I have a project that generates similarity metrics between every item in an array.
Each item is a custom class, and stores a pointer to the other class and a number representing it's "closeness" to that class.
Right now, it works brilliantly up to about ~8000 items, after which it fails with a out-of-memory error.
Basically, if you assume that each comparison uses ~30 (seems accurate based on testing) bytes to store the similarity, that means the total required memory is:
numItems^2 * itemSize = Memory
So the memory usage is exponential based on the number of items.
In my case, the memory size is ~30 bytes per link, so:
8000 * 8000 * 30 = 1,920,000,000 bytes, or 1.9 GB
which is right at the memory limit for a single thread.

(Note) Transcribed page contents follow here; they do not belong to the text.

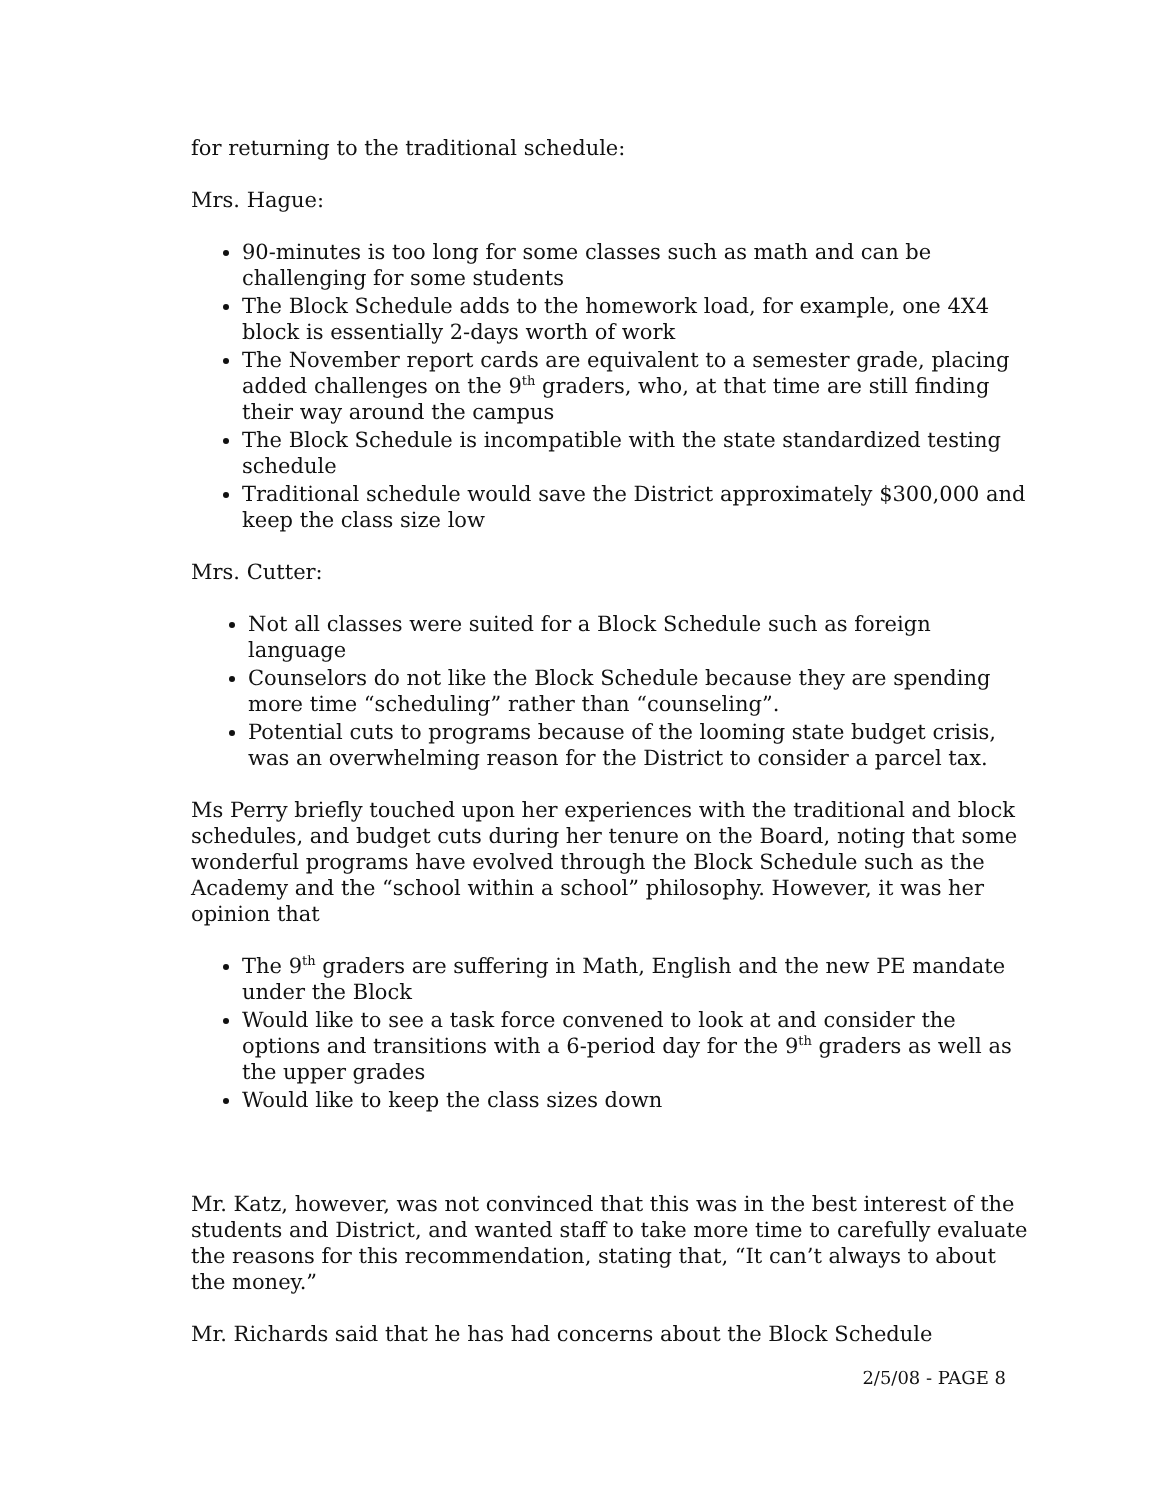for returning to the traditional schedule:
Mrs. Hague:
90-minutes is too long for some classes such as math and can be challenging for some students
The Block Schedule adds to the homework load, for example, one 4X4 block is essentially 2-days worth of work
The November report cards are equivalent to a semester grade, placing added challenges on the 9<sup>th</sup> graders, who, at that time are still finding their way around the campus
The Block Schedule is incompatible with the state standardized testing schedule
Traditional schedule would save the District approximately $300,000 and keep the class size low
Mrs. Cutter:
Not all classes were suited for a Block Schedule such as foreign language
Counselors do not like the Block Schedule because they are spending more time “scheduling” rather than “counseling”.
Potential cuts to programs because of the looming state budget crisis, was an overwhelming reason for the District to consider a parcel tax.
Ms Perry briefly touched upon her experiences with the traditional and block schedules, and budget cuts during her tenure on the Board, noting that some wonderful programs have evolved through the Block Schedule such as the Academy and the “school within a school” philosophy. However, it was her opinion that
The 9<sup>th</sup> graders are suffering in Math, English and the new PE mandate under the Block
Would like to see a task force convened to look at and consider the options and transitions with a 6-period day for the 9<sup>th</sup> graders as well as the upper grades
Would like to keep the class sizes down
Mr. Katz, however, was not convinced that this was in the best interest of the students and District, and wanted staff to take more time to carefully evaluate the reasons for this recommendation, stating that, “It can’t always to about the money.”
Mr. Richards said that he has had concerns about the Block Schedule
2/5/08 - PAGE 8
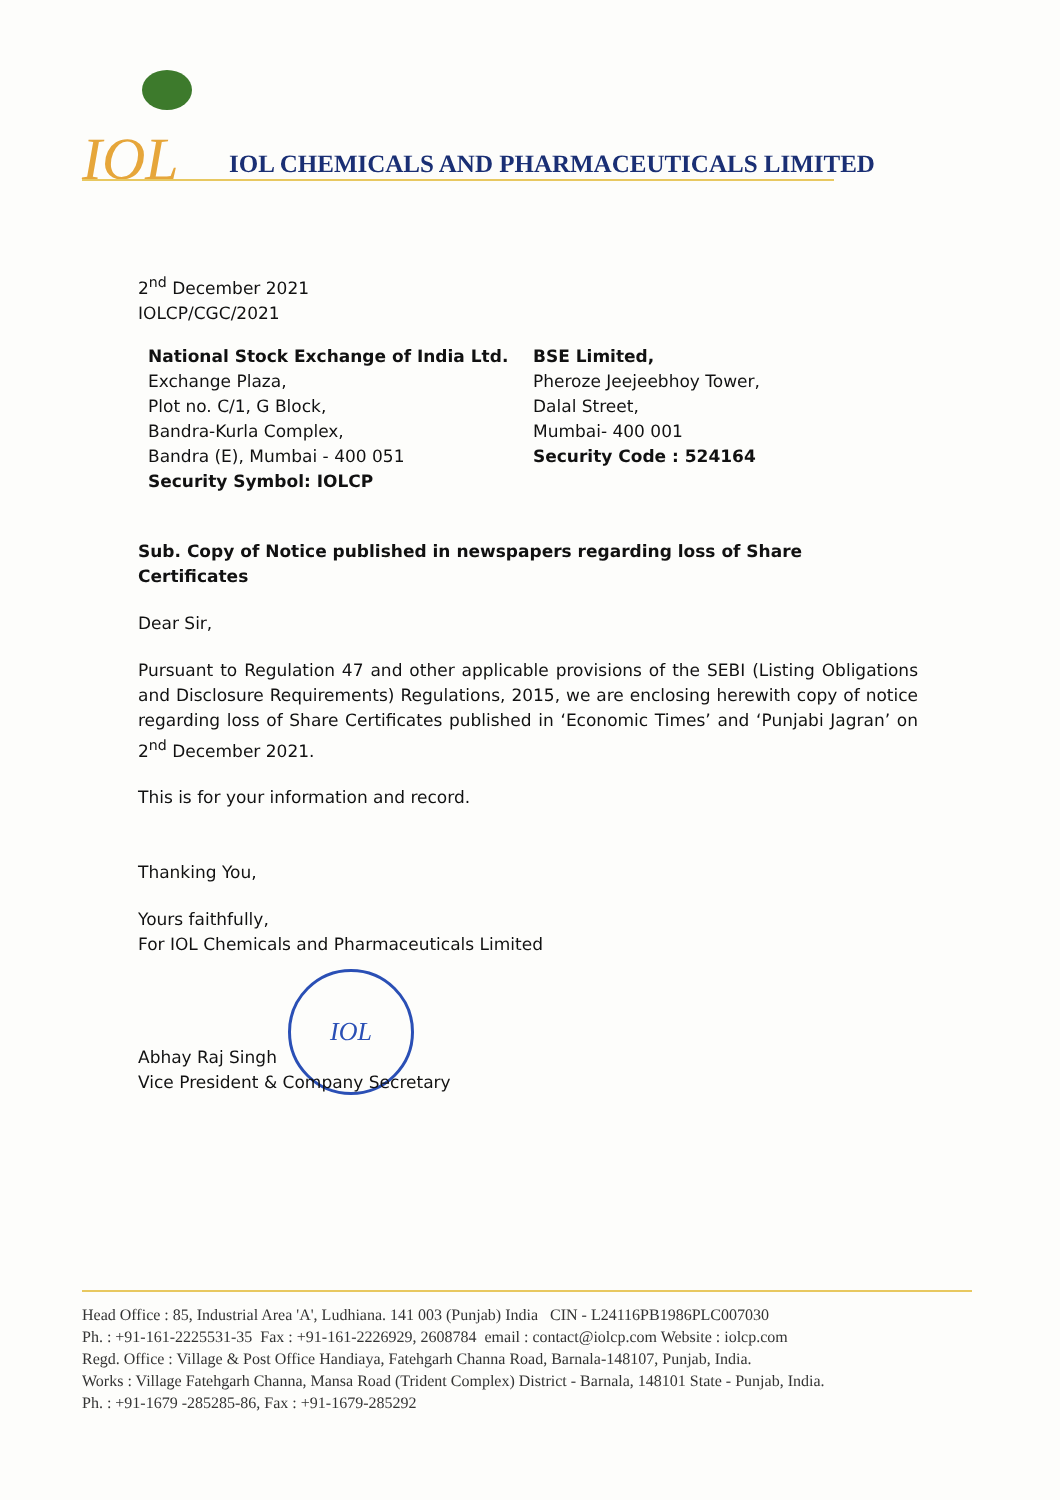IOL IOL CHEMICALS AND PHARMACEUTICALS LIMITED
2<sup>nd</sup> December 2021
IOLCP/CGC/2021
National Stock Exchange of India Ltd.
Exchange Plaza,
Plot no. C/1, G Block,
Bandra-Kurla Complex,
Bandra (E), Mumbai - 400 051
Security Symbol: IOLCP
BSE Limited,
Pheroze Jeejeebhoy Tower,
Dalal Street,
Mumbai- 400 001
Security Code : 524164
Sub. Copy of Notice published in newspapers regarding loss of Share Certificates
Dear Sir,
Pursuant to Regulation 47 and other applicable provisions of the SEBI (Listing Obligations and Disclosure Requirements) Regulations, 2015, we are enclosing herewith copy of notice regarding loss of Share Certificates published in ‘Economic Times’ and ‘Punjabi Jagran’ on 2<sup>nd</sup> December 2021.
This is for your information and record.
Thanking You,
Yours faithfully,
For IOL Chemicals and Pharmaceuticals Limited
IOL
Abhay Raj Singh
Vice President & Company Secretary
Head Office : 85, Industrial Area 'A', Ludhiana. 141 003 (Punjab) India CIN - L24116PB1986PLC007030
Ph. : +91-161-2225531-35 Fax : +91-161-2226929, 2608784 email : contact@iolcp.com Website : iolcp.com
Regd. Office : Village & Post Office Handiaya, Fatehgarh Channa Road, Barnala-148107, Punjab, India.
Works : Village Fatehgarh Channa, Mansa Road (Trident Complex) District - Barnala, 148101 State - Punjab, India.
Ph. : +91-1679 -285285-86, Fax : +91-1679-285292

It seems to me that there has to be a more effective way of doing this. I've looked at memmapping, but it's already computationally intensive just to generate the similarity values, and bottlenecking it all through a harddrive seems a little ridiculous.
Edit
I've looked at numpy and scipy. Unfortunatly, they don't support very large arrays either.
>>> np.zeros((20000,20000), dtype=np.uint16)
Traceback (most recent call last):
File "<stdin>", line 1, in <module>
MemoryError
>>>
Further Edit
Numpy seems to be popular. However, numpy won't really do what I want, at least without another abstraction layer.
I don't want to store numbers, I want to store reference to classes. Numpy supports objects, but that doesn't really address the array size issues. I brought up numpy just as an example of what isn't working.
Any advice?
Edit Well, I wound up just rewriting all the logic so it no longer stores any redundant values, reducing the memory useage from O*n^2
to O*((n*(n-1))/2)
.
Basically, this whole affair is a version of the handshake problem, so I've switched from storing all links to only a single version of each link.
It's not a complete solution, but I generally don't have any datasets large enough to overflow it, so I think it will work out. PyTables is really interesting, but I don't know any SQL, and there doesn't appear to be any nice traditional slicing or index based way to access the table data. I may revisit the issue in the future.